La recherche d'un équilibre satisfaisant entre respect de la vie privée et appétit pour l'échange d'information sur les réseaux sociaux et les services Web 2.0 semble décidément bien chaotique et difficile ! Prenons deux exemples emblématiques qui offusquent ces derniers jours certains quartiers de la blogosphère : Facebook et Google.
Eternellement à la recherche d'un business model — c'en est d'ailleurs presque devenu la marque de fabrique du site — Facebook semble depuis quelque temps pratiquer la stratégie du fait accompli. En décembre dernier, le site communautaire de partage transformait le profil de ses membres en une « identité en ligne » commercialisable à son profit, auprès d'annonceurs publicitaires par exemple, sans prendre vraiment de formes pour en avertir les premiers intéressés. Des sites comme Gawker avaient alors crié à la Grande Trahison de Facebook et invité ses utilisateurs à la révolte. Plus d'ailleurs que le choix technique de laisser ces profils publics par défaut et de rendre leur configuration pour une protection raisonnable d'une complexité rebutante, on reprochait à Facebook la préméditation et la condescendance avec laquelle ces agissements furent ourdis.

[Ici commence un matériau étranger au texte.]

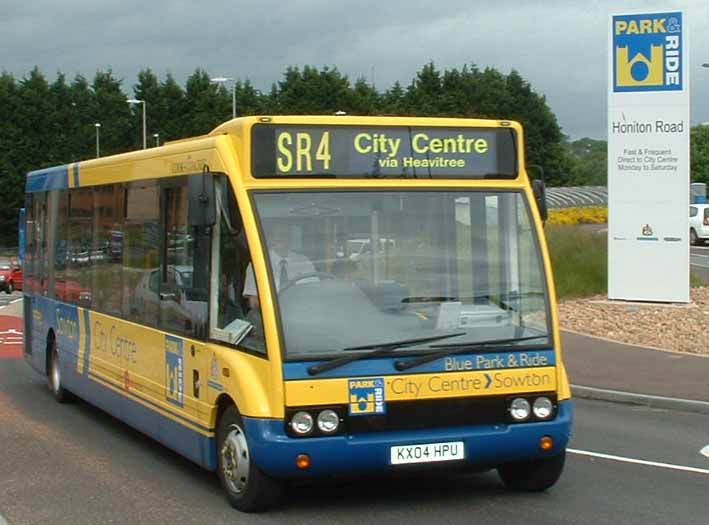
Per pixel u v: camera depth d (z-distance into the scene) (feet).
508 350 27.94
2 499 30.27
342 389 26.53
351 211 28.17
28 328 55.01
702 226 197.16
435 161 29.14
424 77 278.46
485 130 29.60
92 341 42.19
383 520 27.63
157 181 34.53
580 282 93.35
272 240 27.50
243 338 27.81
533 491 30.91
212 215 28.81
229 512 28.45
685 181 82.07
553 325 28.68
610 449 38.24
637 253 83.71
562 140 297.12
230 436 28.43
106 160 40.75
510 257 29.01
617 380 53.11
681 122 81.76
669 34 81.15
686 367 57.06
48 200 50.49
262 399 26.61
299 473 26.40
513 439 27.71
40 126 285.02
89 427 42.63
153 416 34.53
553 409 28.30
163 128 279.69
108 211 40.32
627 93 82.43
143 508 29.07
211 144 29.71
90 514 28.45
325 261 27.63
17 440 39.68
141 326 35.78
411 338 27.30
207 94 273.13
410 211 28.60
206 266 29.99
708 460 36.22
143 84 283.38
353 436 26.58
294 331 26.71
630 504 29.58
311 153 28.32
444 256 28.45
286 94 263.70
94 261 42.22
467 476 32.91
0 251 277.44
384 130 28.84
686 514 28.45
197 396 30.42
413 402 26.99
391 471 26.86
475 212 29.04
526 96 285.02
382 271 27.96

Par le passé, en 2007 et 2008, Facebook avait comploté plusieurs tentatives similaires avec son système « Beacon » de collecte automatisée d'information sur les membres du réseau par des tiers parti — finalement retiré devant le tollé général —, ou encore avec les modalités de mise à jour de sa version 2.0 à la version 3.0. Mais, il y a encore deux ans, le réseau social n'était peut-être pas aussi fort qu'il pense l'être aujourd'hui.
Google a connu la même mésaventure avec le récent fiasco de l'introduction de « Google Buzz », un service hybride de partage et de microblogging, dans son propre service de courrier électronique GMail. Même option : le défaut est de rendre publique l'information a priori privée du détenteur de compte GMail, le moteur de recherches sélectionnant automatiquement les mises en relation d'après le profil de l'utilisateur. Ici aussi, Google a du modifier sensiblement le fonctionnement automatique de Buzz en réponse au mécontentement généralement exprimé dans la blogosphère. Buzz est cependant considéré comme un très efficace réseau de spamming par la très sérieuse revue Technology Review du MIT.
Comme pour confirmer cette dérive subreptice, Facebook pousse aujourd'hui plus loin la stratégie d'amalgame entre profils et identités en ligne comme monnaie du Web, en rendant d'office publiques toutes les préférences de la rubrique « Like » du profil de ses membres : préférences musicales, lectures favorites, carrière et emplois, écoles et éducation ; tout est monnayable. La complexité accrue de la configuration de la gestion des données privée, elle-même exacerbée par l'irruption récente du réseau social sur les mobiles, font prédire à certains le déclin et la chute de Facebook !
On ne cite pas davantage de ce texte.